Why did you and your team choose the technologies you did?
We chose the technologies that we did because we are doing a neural network project, and therefore we focused on the most optimal technologies that are currently being utilized in machine learning and neural network analysis. Additionally, machine learning is an exciting aspect of Computer Science to investigate as it permeates into numerous industries. It is an interesting topic for our team project, and we are aware that it is different from the programming that we were exposed to in previous courses in the program. To be more specific, we are using our trained CNN to classify new songs into ten different genres. We will utilize MongoDB to store our primary data set from the GTZAN Genre Collection for the songs after it has been processed by Librosa, which has been created as an audio-to-spectrograph processor and for supporting audio processing in general. There is an additional opportunity to process additional song samples from other sources such as YouTube. The programming language of choice will be Python, and we selected this as we are most familiar with this programming language given how previous courses were focused on Python. For the machine learning framework, we are using TensorFlow with Keras. TensorFlow is widely used as an open-source software library for both machine learning and artificial intelligence. This is an ideal technology for our project goals because it is specialized in training and inference of deep neural networks which is an excellent match for our project goals. Additional technologies are GitHub for our version control system, and we will utilize the numpy and scikit-learn libraries.
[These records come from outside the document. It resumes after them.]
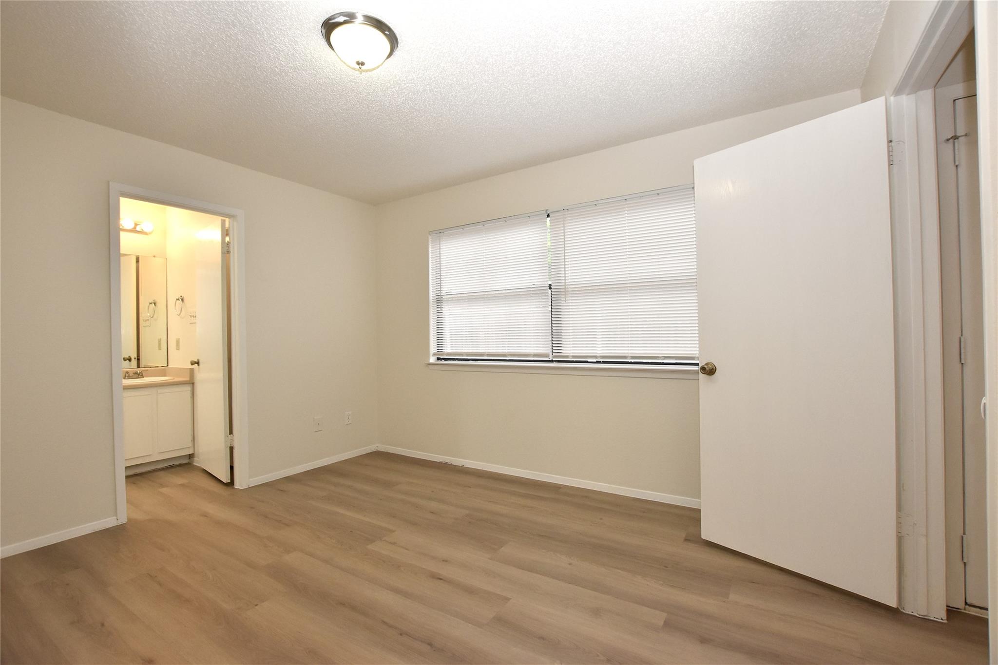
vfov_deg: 77.3
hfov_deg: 100.4
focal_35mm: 15
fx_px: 416
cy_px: 332
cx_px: 499
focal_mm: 10
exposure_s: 1/200
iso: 1100
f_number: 5.6
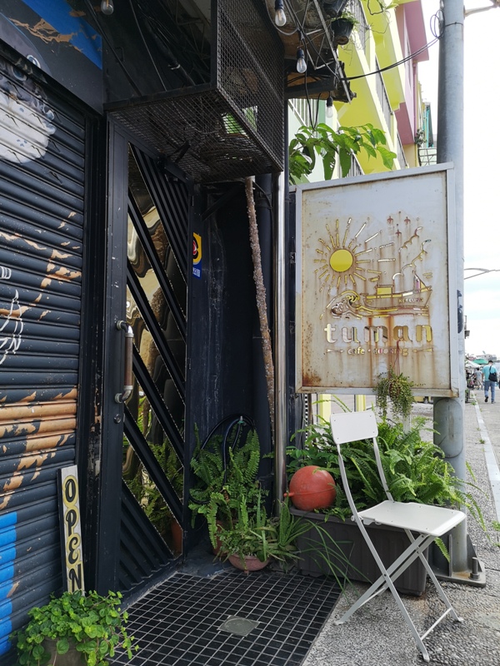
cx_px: 250
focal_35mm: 27
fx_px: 520
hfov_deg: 51.4
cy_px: 333
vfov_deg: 65.3
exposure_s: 1/497
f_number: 1.8
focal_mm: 3.95
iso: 50
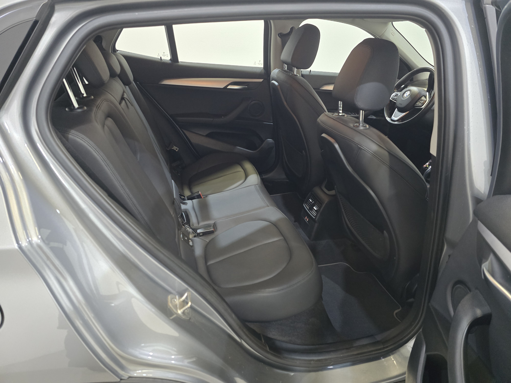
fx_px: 340
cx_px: 256
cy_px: 192
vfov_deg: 58.9
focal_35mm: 23
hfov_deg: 73.9
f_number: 1.7
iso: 1600
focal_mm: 6.3
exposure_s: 1/100
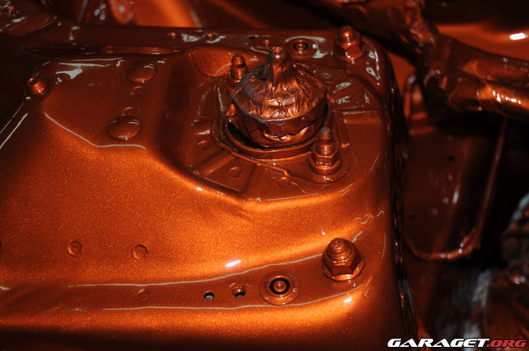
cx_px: 264
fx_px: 969
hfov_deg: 30.5
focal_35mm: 66
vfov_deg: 20.6
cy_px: 176
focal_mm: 44
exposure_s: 1/60
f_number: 4.2
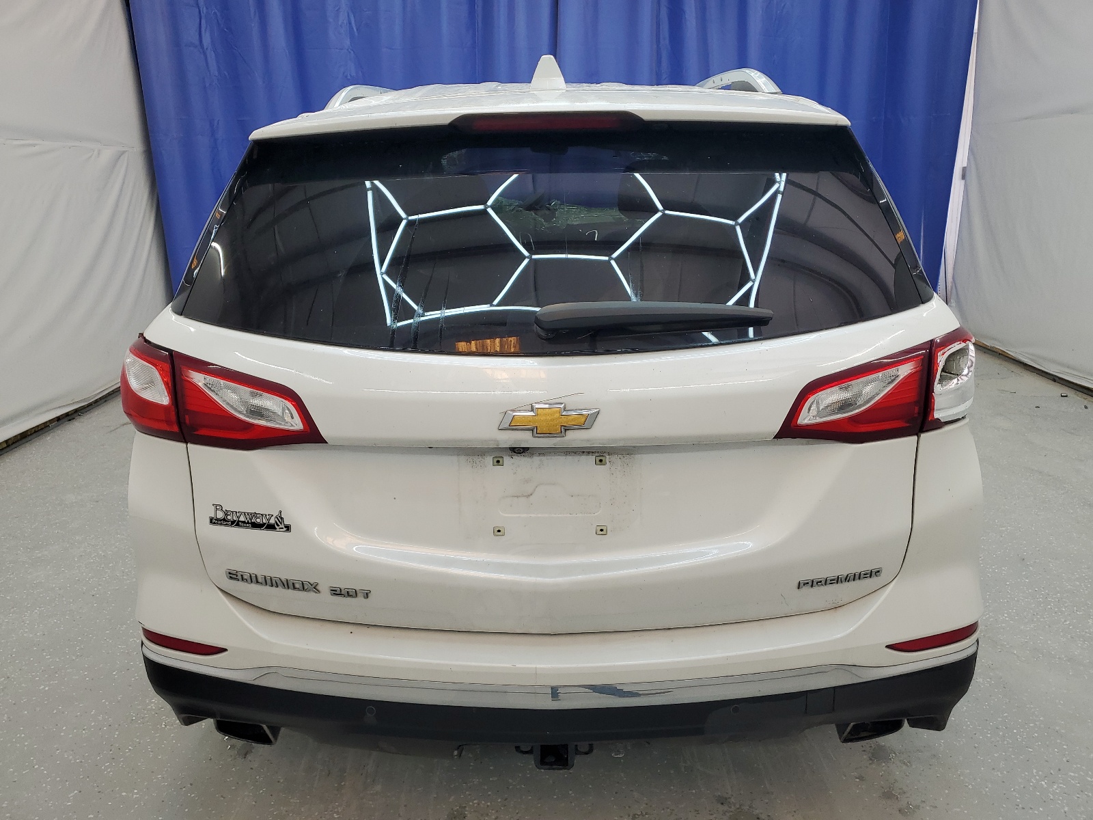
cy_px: 410
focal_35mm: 26
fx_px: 821
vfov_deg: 53.1
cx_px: 546
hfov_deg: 67.3
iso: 50
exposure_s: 1/145
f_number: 1.5
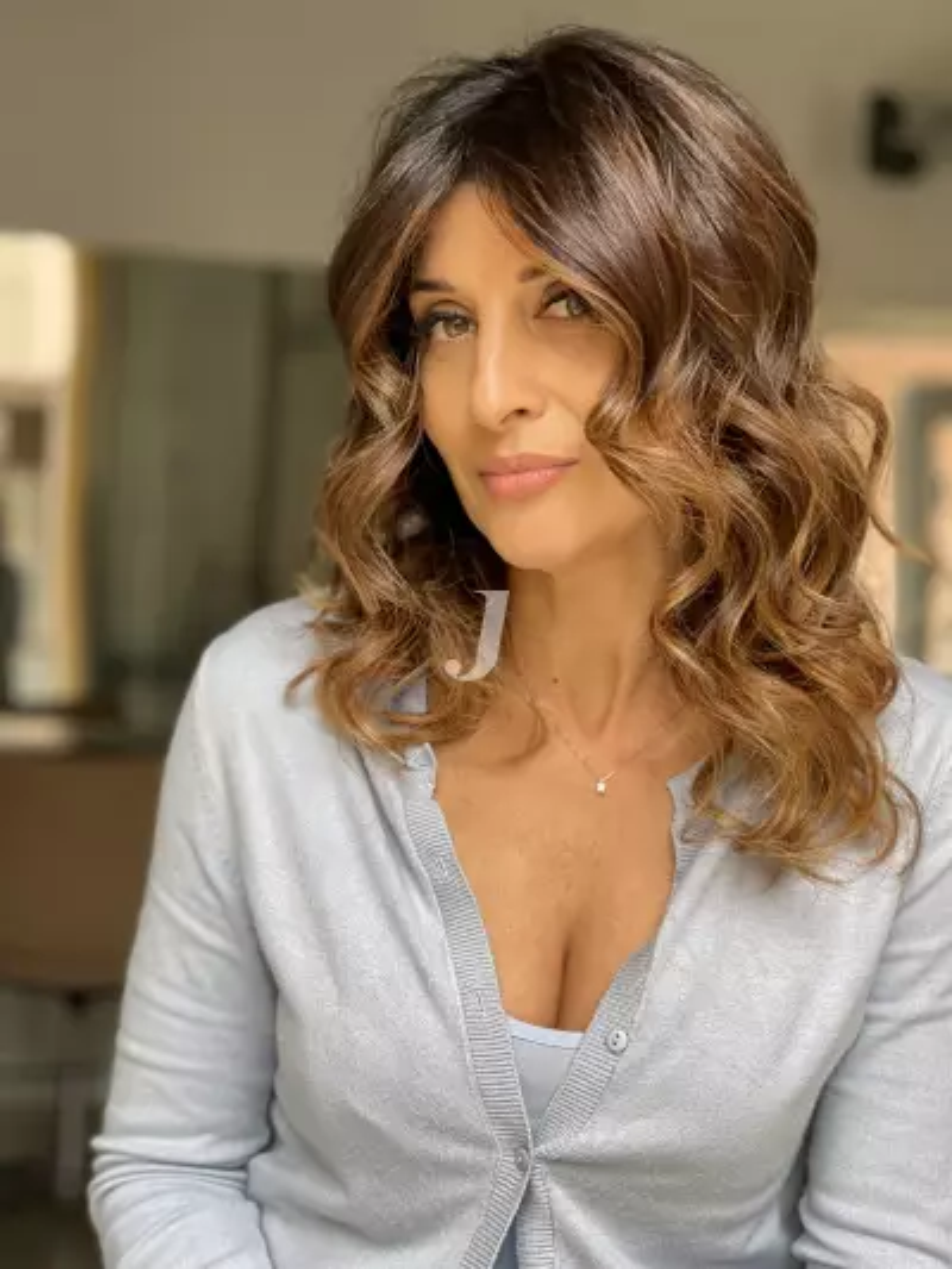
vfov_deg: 30.3
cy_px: 634
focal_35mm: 64
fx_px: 2346
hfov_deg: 22.9
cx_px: 476
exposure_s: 1/121
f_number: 2.2
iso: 100
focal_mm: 7.5
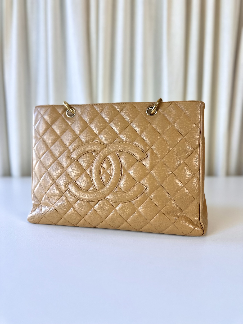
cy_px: 162
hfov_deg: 56.8
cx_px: 122
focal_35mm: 24
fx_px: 225
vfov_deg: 71.6
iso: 64
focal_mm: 6.86
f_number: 1.78
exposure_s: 1/100
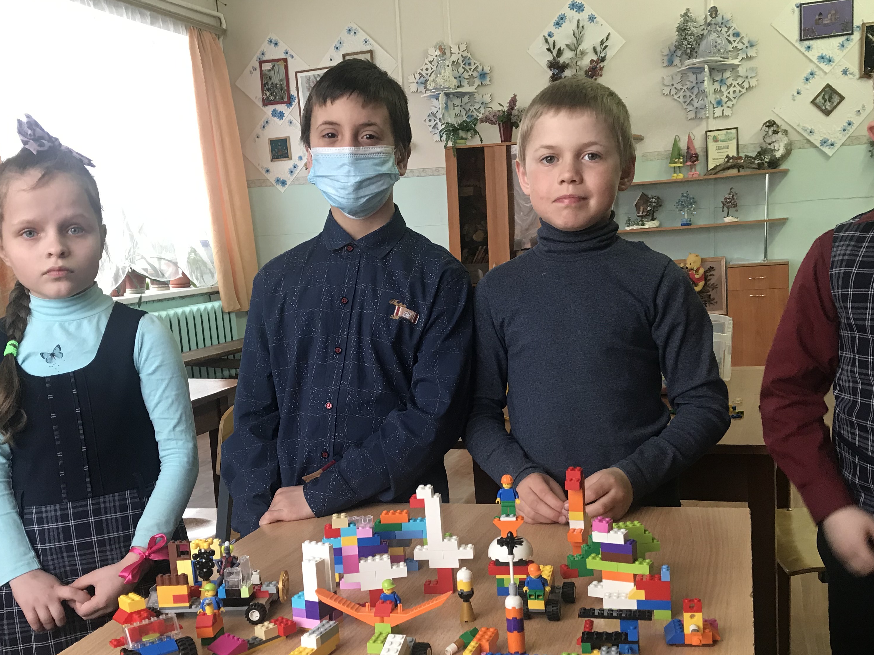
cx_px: 449
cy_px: 409
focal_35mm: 38
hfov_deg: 49.0
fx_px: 959
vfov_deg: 37.5
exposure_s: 1/20
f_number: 1.8
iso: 40
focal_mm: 3.99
How will your project use them?
Our project will use these technologies in conjunction with one another. Firstly, we will utilize an existing data set known as the GTZAN Genre Collection. We will analyze these datasets utilizing metadata from other songs as well as spectrographs. We will also implement a training process for our model, where the audio sources input is to be processed with an audio processor known as Librosa and then MongoDB will function as our primary data storage system. Next, the neural network will be trained utilizing this data set and this will be done with the machine learning framework we have selected – TensorFlow with Keras. Lastly, the user will import audio clips for data analysis and then the song genres will be provided because of the trained neural network model. There will also be a provision in the level of confidence of the song genre that has been provided. These technologies will be used for this project by providing the user with a way to import the song, and then processing the song and then this will be sent to the neural network model to provide the genre. As we write the source code, we will also be using the numpy and scikit-learn libraries. We will be implementing regular commits and reviewing pull requests all throughout this project towards our version control system or GitHub.
What are their pros and cons?
Some pros of using the technologies that we have selected are that there is excellent documentation that has been provided in working with the challenging aspects of the project. For instance, TensorFlow has a robust set of resources that will facilitate familiarity with the software in a streamlined and efficient manner for our team. There are pre-trained models and datasets that have been provided by TensorFlow that can be studied for the purposes of our project. Keras also has extensive documentation for its references that are easily accessible, and this will assist us with the deep learning and neural network training models that we seek to build and implement. We also appreciate the pro of how the technologies that we are using as open source platforms, which allows for us to utilize any parts of the software as we wish. As for the other technologies that we will be utilizing, we have gained experience with them in previous courses, and this serves as a pro as we have overcome the learning curve for them.
As for the cons, one of the major ones is that despite the extensive documentation and excellent resources that the creators of TensorFlow and Keras provide, these technologies may not be as intuitive as the ones that we have been previously exposed to as a group. This may seem like a pro as well as it provides us with the opportunity to gain more familiarity with technologies popular in the machine learning and artificial intelligence realms. There are also inconsistencies and architectural limitations with TensorFlow that could pose as a challenge for the consistencies that we will require for genre classification. There are also limitations of Windows related support regarding TensorFlow, as well as the fact that our program may need constant updates due to the frequent updates that TensorFlow implements.